中小機構セミナーで、中国通の元商社マンが中国の過去、現在、未来を解説

2017/09/08 イベント
not set 「とにかく動きが速く、話を聞いていて楽しい」と中国の今日を語る武田氏

 中小機構は5日、東京・虎ノ門の中小機構本部で中小企業大学校 虎ノ門セミナー「中国、改革・開放40年の歩みと今後の展望」を開催した。三菱商事の元常務執行役員・中国総代表で、日中友好会館顧問(前理事長)の武田勝年氏が講師を務め、中国の過去、現在、未来を解説した。中小企業経営者など60人余りが講師の話に耳を傾けた。

 中国一筋の商社マンとして活躍し、北京にも長く駐在した武田氏は、1978年から始まった中国の40年にわたる改革・開放の歩みを、黎明期(~91)、市場経済化(~2001年)、高度成長期(~13年)、新常態の4期に分けて説明し「92年の鄧小平の南巡講話が社会主義市場経済という新しい経済体制の確立につながった」「98年の朱鎔基総理による行政、金融、国有企業の3大改革が次の高度成長期の基礎を築いた」などと分析した。

 2ケタの高度成長が終わり、1ケタ成長の新常態(ニュー・ノーマル)に移行した近年は『大衆創業、万衆創新造』の掛け声のもと、起業とイノベーションに力を入れており、その成果として、スマホ決済、自転車シェアリング、配車アプリ、民泊などが急速に普及していると紹介。今年6月に上海や南京を訪れたばかりという武田氏は「とにかく動きが速くて、話を聞いていて楽しい」と感想を述べた。

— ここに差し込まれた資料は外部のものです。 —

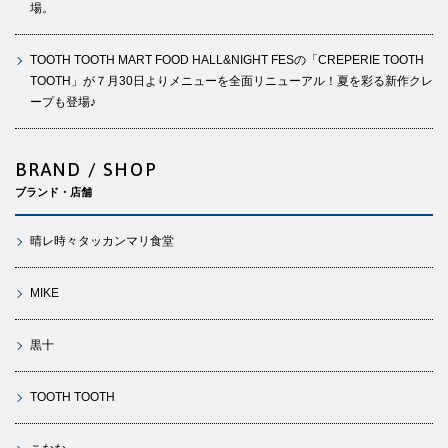
場。
TOOTH TOOTH MART FOOD HALL&NIGHT FESの「CREPERIE TOOTH
TOOTH」が７月30日よりメニューを全面リニューアル！夏を彩る新作クレ
ープも登場♪
BRAND / SHOP
ブランド・店舗
晴レ時々タッカンマリ食堂
MIKE
黒十
TOOTH TOOTH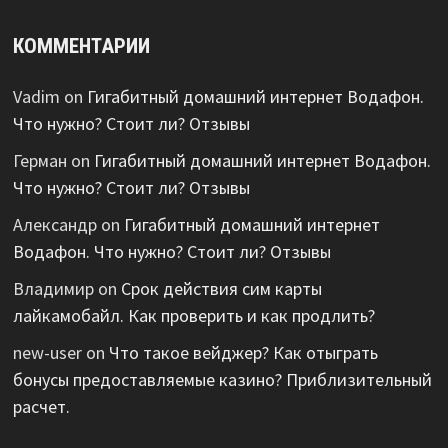
КОММЕНТАРИИ
Vadim
on
Гигабитный домашний интернет Водафон.
Что нужно? Стоит ли? Отзывы
Герман
on
Гигабитный домашний интернет Водафон.
Что нужно? Стоит ли? Отзывы
Александр
on
Гигабитный домашний интернет
Водафон. Что нужно? Стоит ли? Отзывы
Владимир
on
Срок действия сим карты
лайкамобайл. Как проверить и как продлить?
new-user
on
Что такое вейджер? Как отыграть
бонусы предоставляемые казино? Приблизительный
расчет.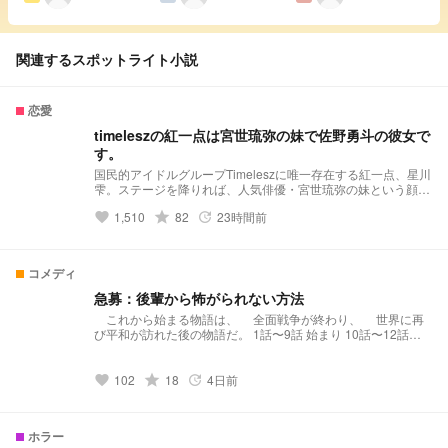
関連するスポットライト小説
恋愛
timeleszの紅一点は宮世琉弥の妹で佐野勇斗の彼女で
す。
国民的アイドルグループTimeleszに唯一存在する紅一点、星川
雫。ステージを降りれば、人気俳優・宮世琉弥の妹という顔を
持つ彼女には、さらに深い秘密があった。それは、幼馴染であ
grade
1,510
82
23時間前
favorite
update
り、今をときめく人気俳優でもある佐野勇斗との、決して誰に
も知られてはならない恋。華やかな世界の裏側で、二人は密か
に愛を育んでいた。兄の背中を追い、アイドルとしての頂点を
目指す雫。しかし、絶頂期にある彼女の日常は、常にスキャン
コメディ
ダルの危険と隣り合わせだ。兄妹という関係、禁断の恋、そし
てアイドルとしての重圧。複雑に絡み合う運命の糸の中、雫は
急募：後輩から怖がられない方法
数々の困難に立ち向かう。これは、数々の秘密を抱えながら
これから始まる物語は、 全面戦争が終わり、 世界に再
も、輝かしい夢を追い求め、ひたむきに生きる少女の、涙と勇
び平和が訪れた後の物語だ。 1話〜9話 始まり 10話〜12話
気に満ちた青春ラブストーリー。
体育祭編 13話〜15話 インターン編 21話〜25話 USJ編 26
話〜32話 期末試験編 33話〜37話 夏休み編 38話〜 文
化祭編
grade
102
18
4日前
favorite
update
ホラー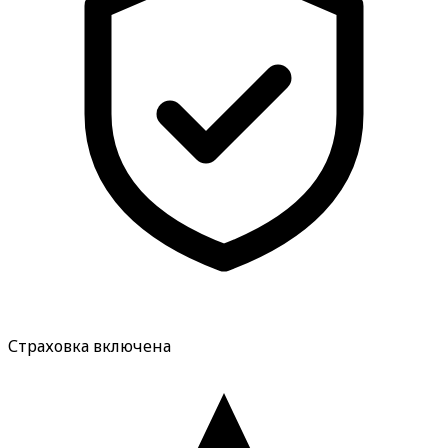
Страховка включена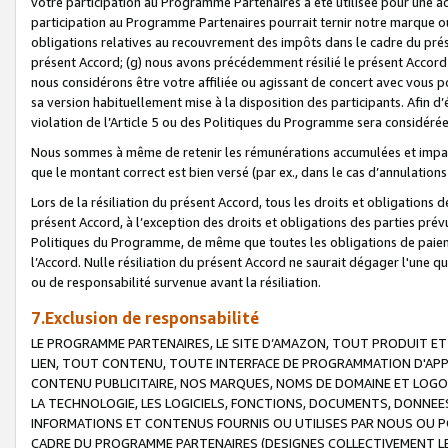
votre participation au Programme Partenaires a été utilisée pour une ac
participation au Programme Partenaires pourrait ternir notre marque ou
obligations relatives au recouvrement des impôts dans le cadre du prése
présent Accord; (g) nous avons précédemment résilié le présent Accord
nous considérons être votre affiliée ou agissant de concert avec vous 
sa version habituellement mise à la disposition des participants. Afin d’é
violation de l’Article 5 ou des Politiques du Programme sera considéré
Nous sommes à même de retenir les rémunérations accumulées et impayée
que le montant correct est bien versé (par ex., dans le cas d’annulations
Lors de la résiliation du présent Accord, tous les droits et obligations 
présent Accord, à l’exception des droits et obligations des parties prévus
Politiques du Programme, de même que toutes les obligations de paiement
l’Accord. Nulle résiliation du présent Accord ne saurait dégager l'une 
ou de responsabilité survenue avant la résiliation.
7.Exclusion de responsabilité
LE PROGRAMME PARTENAIRES, LE SITE D’AMAZON, TOUT PRODUIT ET 
LIEN, TOUT CONTENU, TOUTE INTERFACE DE PROGRAMMATION D'APP
CONTENU PUBLICITAIRE, NOS MARQUES, NOMS DE DOMAINE ET LOGOS
LA TECHNOLOGIE, LES LOGICIELS, FONCTIONS, DOCUMENTS, DONNEES
INFORMATIONS ET CONTENUS FOURNIS OU UTILISES PAR NOUS OU P
CADRE DU PROGRAMME PARTENAIRES (DESIGNES COLLECTIVEMENT LE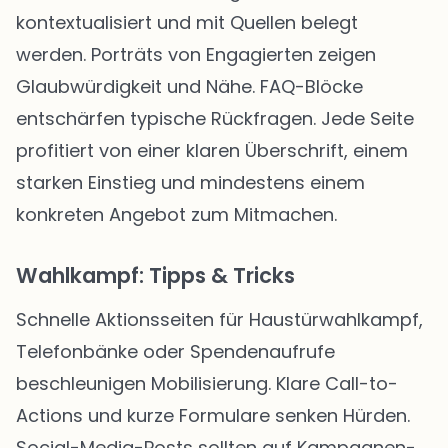
kontextualisiert und mit Quellen belegt
werden. Porträts von Engagierten zeigen
Glaubwürdigkeit und Nähe. FAQ-Blöcke
entschärfen typische Rückfragen. Jede Seite
profitiert von einer klaren Überschrift, einem
starken Einstieg und mindestens einem
konkreten Angebot zum Mitmachen.
Wahlkampf: Tipps & Tricks
Schnelle Aktionsseiten für Haustürwahlkampf,
Telefonbänke oder Spendenaufrufe
beschleunigen Mobilisierung. Klare Call-to-
Actions und kurze Formulare senken Hürden.
Social-Media-Posts sollten auf Kampagnen-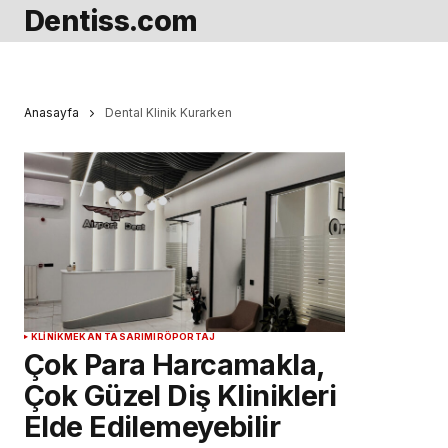
Dentiss.com
Anasayfa
Dental Klinik Kurarken
KLINIK
MEKAN TASARIMI
RÖPORTAJ
Çok Para Harcamakla,
Çok Güzel Diş Klinikleri
Elde Edilemeyebilir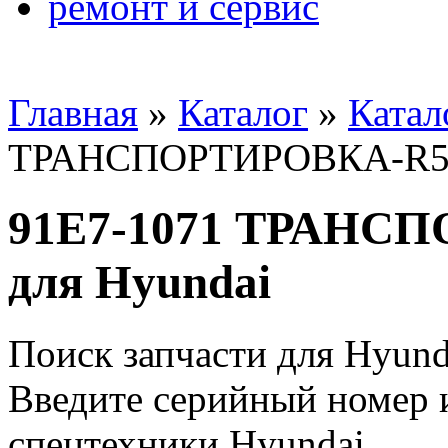
ремонт и сервис
Главная
»
Каталог
»
Катал
ТРАНСПОРТИРОВКА-R55W
91E7-1071 ТРАНС
для Hyundai
Поиск запчасти для Hyund
Введите серийный номер и
спецтехники Hyundai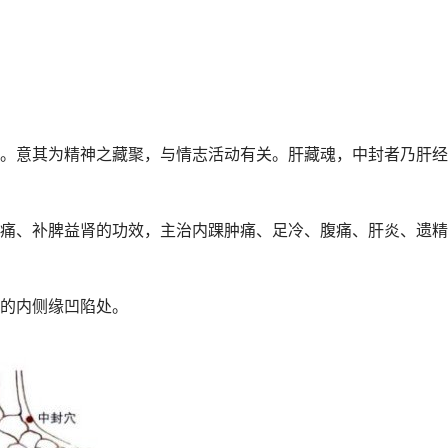
。意其为精神之藏聚，与情志活动有关。肝藏魂，中封者乃肝经
痛、补脾益肾的功效，主治内踝肿痛、足冷、腹痛、肝炎、遗精
的内侧缘凹陷处。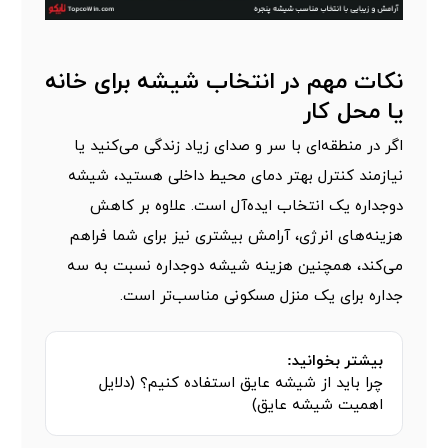
نکات مهم در انتخاب شیشه برای خانه
یا محل کار
اگر در منطقه‌ای با سر و صدای زیاد زندگی می‌کنید یا
نیازمند کنترل بهتر دمای محیط داخلی هستید، شیشه
دوجداره یک انتخاب ایده‌آل است. علاوه بر کاهش
هزینه‌های انرژی، آرامش بیشتری نیز برای شما فراهم
می‌کند، همچنین هزینه شیشه دوجداره نسبت به سه
جداره برای یک منزل مسکونی مناسب‌تر است.
بیشتر بخوانید:
چرا باید از شیشه عایق استفاده کنیم؟ (دلایل
اهمیت شیشه عایق)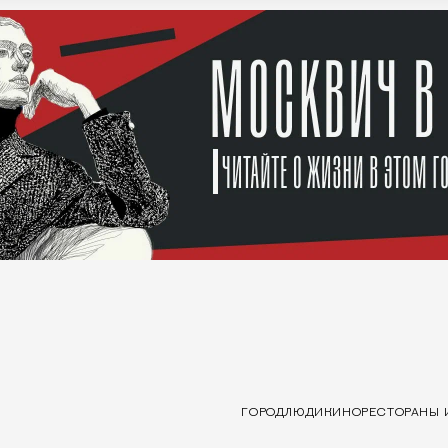
ГОРОД
ЛЮДИ
КИНО
РЕСТОРАНЫ 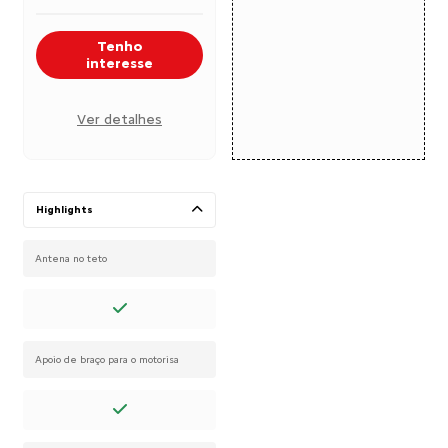
Tenho
interesse
Ver detalhes
Highlights
Antena no teto
Apoio de braço para o motorisa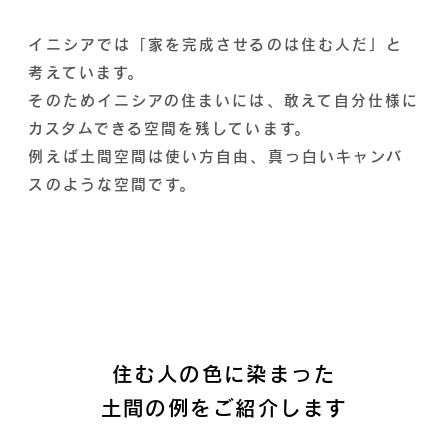
イニシアでは「家を完成させるのは住む人だ」と
考えています。
そのためイニシアの住まいには、敢えて自分仕様に
カスタムできる空間を残しています。
例えば土間空間は使い方自由、真っ白いキャンバ
スのような空間です。
住む人の色に染まった
土間の例をご紹介します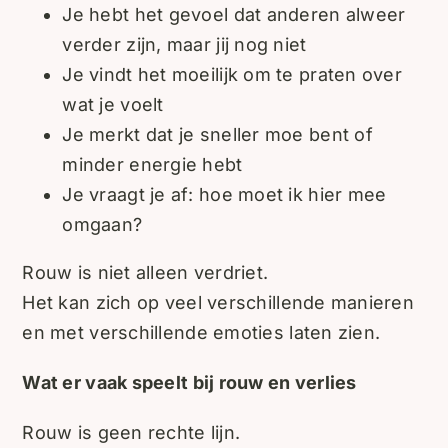
Je hebt het gevoel dat anderen alweer
verder zijn, maar jij nog niet
Je vindt het moeilijk om te praten over
wat je voelt
Je merkt dat je sneller moe bent of
minder energie hebt
Je vraagt je af: hoe moet ik hier mee
omgaan?
Rouw is niet alleen verdriet.
Het kan zich op veel verschillende manieren
en met verschillende emoties laten zien.
Wat er vaak speelt bij rouw en verlies
Rouw is geen rechte lijn.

 こうした中国に対し、わが国中小企業はどう臨めばいいのか…。武田氏は「大きな潜在力がある中国は、進出を検討するに値するマーケット」とした上で「信頼できる中国パートナーをみつけることが何より大切。日本の10倍規模の3千数百万にのぼる中国企業の経営者の出自を見ると公務員、学者、留学帰国者、農民、軍人とさまざまで、公務員上がりの経営者の中には、会社経営に興味がない人もいる。1、2年かけてじっくりとパートナーを物色すべきだろう」とアドバイスした。